*** Opening Input material ***
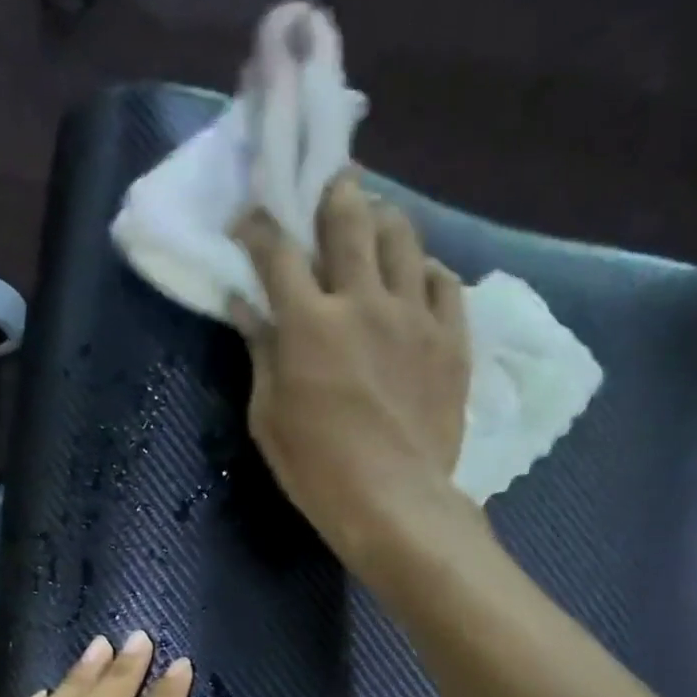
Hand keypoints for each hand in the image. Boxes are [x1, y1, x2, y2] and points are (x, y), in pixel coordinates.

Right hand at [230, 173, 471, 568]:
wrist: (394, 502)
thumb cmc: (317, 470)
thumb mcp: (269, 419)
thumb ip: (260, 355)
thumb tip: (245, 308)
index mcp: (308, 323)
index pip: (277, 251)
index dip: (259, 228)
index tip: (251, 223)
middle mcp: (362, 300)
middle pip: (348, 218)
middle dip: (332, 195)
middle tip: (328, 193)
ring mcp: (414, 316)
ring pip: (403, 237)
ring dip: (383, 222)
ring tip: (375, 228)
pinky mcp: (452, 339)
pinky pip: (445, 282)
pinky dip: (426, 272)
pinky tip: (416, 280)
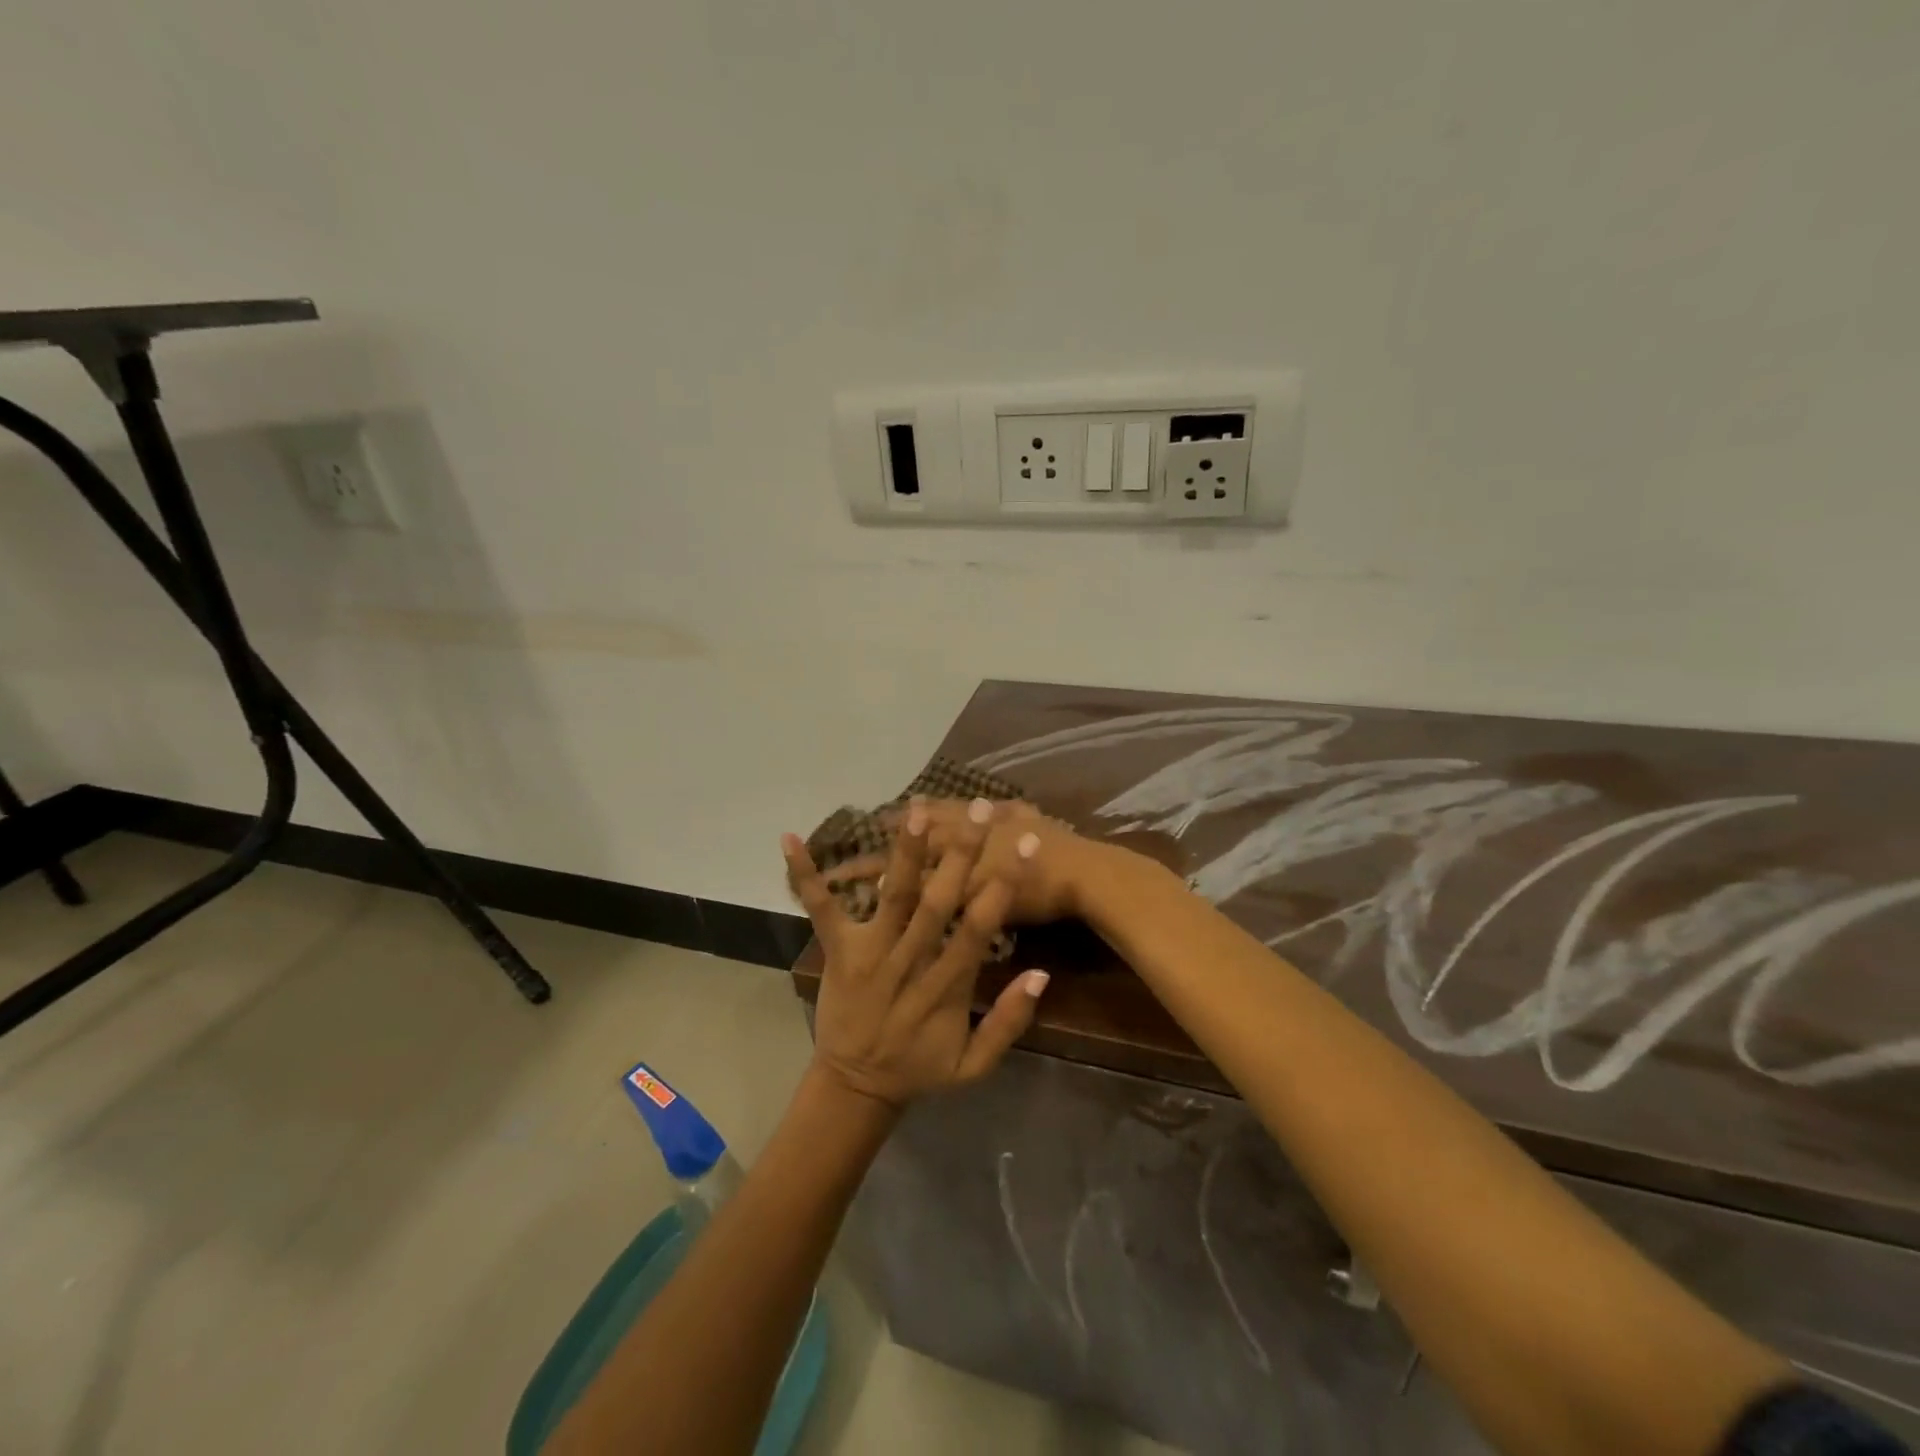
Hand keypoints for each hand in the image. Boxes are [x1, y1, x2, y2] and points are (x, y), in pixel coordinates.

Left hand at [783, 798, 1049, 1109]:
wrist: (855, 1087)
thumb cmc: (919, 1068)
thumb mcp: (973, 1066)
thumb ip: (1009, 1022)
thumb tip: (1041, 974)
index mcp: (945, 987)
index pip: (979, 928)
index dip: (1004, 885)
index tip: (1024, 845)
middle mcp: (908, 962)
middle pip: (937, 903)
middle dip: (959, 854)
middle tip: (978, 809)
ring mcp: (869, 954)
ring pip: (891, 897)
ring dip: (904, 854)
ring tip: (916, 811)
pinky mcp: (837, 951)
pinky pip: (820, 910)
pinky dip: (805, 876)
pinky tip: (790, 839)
*** Closing Input material ***
__Your instructions__
Transcribe each entry exactly; images stay out.

__Your response__
Hand keypoints for each hand in the image. Boxes are [x1, y1, x2, y2] and points are (x, y), in pixel coordinates.

Right hand at [230, 173, 471, 568]:
wrist: (394, 502)
thumb cmc: (317, 470)
thumb mcp: (269, 419)
thumb ip: (260, 355)
thumb tip: (245, 308)
index mcp: (308, 323)
index pip: (277, 251)
index dip: (259, 228)
index tip: (251, 223)
middle mcp: (362, 300)
middle pip: (348, 218)
middle dip: (332, 195)
middle tip: (328, 193)
ring mcp: (414, 316)
ring pip: (403, 237)
ring dip: (383, 222)
ring tip: (375, 228)
pinky mcp: (452, 339)
pinky pip: (445, 282)
pinky dip: (426, 272)
pinky tip: (416, 280)
Hand keypoints for each hand in the image. Boxes are [x1, y1, x2, y2] and points are (x, y), in pixel coordinates.

Left hand at [783, 798, 1049, 1109]:
wrist: (855, 1087)
thumb cmc: (919, 1068)
thumb mcp: (973, 1066)
thumb ip: (1009, 1022)
thumb tip: (1041, 974)
index mcp: (945, 987)
index pip: (979, 928)
index dip: (1004, 885)
index tip: (1024, 845)
middle mcp: (908, 962)
middle pip: (937, 903)
middle dip: (959, 854)
middle tip: (978, 809)
ring mcp: (869, 954)
ring pip: (891, 897)
ring dip: (904, 854)
ring tip: (916, 811)
pinky mcp: (837, 951)
pinky pip: (820, 910)
pinky dip: (805, 876)
pinky tip: (790, 839)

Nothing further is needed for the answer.